Task instructions:
Whenever a line in the data contains "Tumor", show that line.

Material provided:
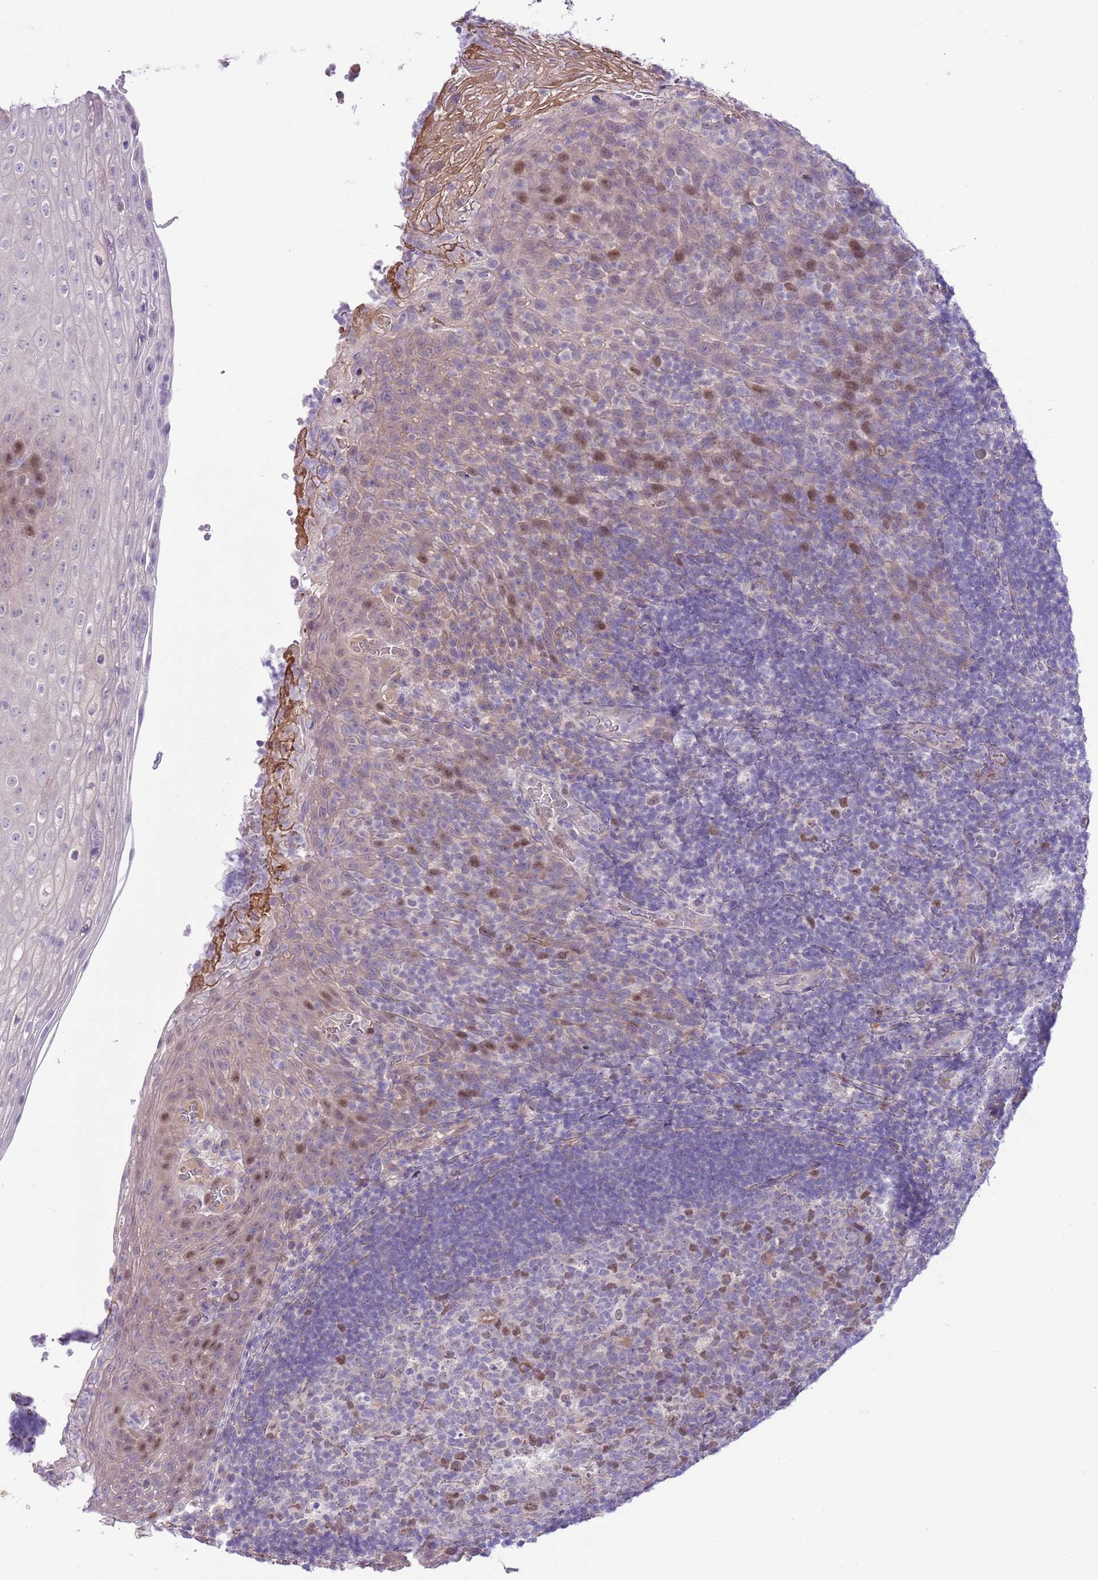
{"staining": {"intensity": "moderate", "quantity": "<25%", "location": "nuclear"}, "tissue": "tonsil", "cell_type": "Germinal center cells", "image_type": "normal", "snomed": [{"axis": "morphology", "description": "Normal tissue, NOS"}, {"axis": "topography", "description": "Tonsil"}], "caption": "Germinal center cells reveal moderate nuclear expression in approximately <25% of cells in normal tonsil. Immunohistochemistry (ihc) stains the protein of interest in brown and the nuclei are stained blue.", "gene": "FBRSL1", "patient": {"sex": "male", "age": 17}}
...
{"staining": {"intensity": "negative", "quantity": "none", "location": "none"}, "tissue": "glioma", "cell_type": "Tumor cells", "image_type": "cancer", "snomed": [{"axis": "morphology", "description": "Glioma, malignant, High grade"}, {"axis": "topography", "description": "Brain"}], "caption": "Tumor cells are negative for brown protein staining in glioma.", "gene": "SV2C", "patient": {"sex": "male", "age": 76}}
--
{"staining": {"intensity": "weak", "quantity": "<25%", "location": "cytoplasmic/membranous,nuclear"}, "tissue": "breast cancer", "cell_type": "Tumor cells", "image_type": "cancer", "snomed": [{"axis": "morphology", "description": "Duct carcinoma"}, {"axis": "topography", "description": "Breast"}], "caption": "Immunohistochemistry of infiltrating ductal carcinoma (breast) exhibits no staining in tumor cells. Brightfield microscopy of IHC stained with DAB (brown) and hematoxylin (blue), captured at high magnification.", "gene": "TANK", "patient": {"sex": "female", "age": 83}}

Problem solution:
{"staining": {"intensity": "negative", "quantity": "none", "location": "none"}, "tissue": "glioma", "cell_type": "Tumor cells", "image_type": "cancer", "snomed": [{"axis": "morphology", "description": "Glioma, malignant, High grade"}, {"axis": "topography", "description": "Brain"}], "caption": "Tumor cells are negative for brown protein staining in glioma.", "gene": "SV2C", "patient": {"sex": "male", "age": 76}}
{"staining": {"intensity": "weak", "quantity": "<25%", "location": "cytoplasmic/membranous,nuclear"}, "tissue": "breast cancer", "cell_type": "Tumor cells", "image_type": "cancer", "snomed": [{"axis": "morphology", "description": "Duct carcinoma"}, {"axis": "topography", "description": "Breast"}], "caption": "Immunohistochemistry of infiltrating ductal carcinoma (breast) exhibits no staining in tumor cells. Brightfield microscopy of IHC stained with DAB (brown) and hematoxylin (blue), captured at high magnification.", "gene": "TANK", "patient": {"sex": "female", "age": 83}}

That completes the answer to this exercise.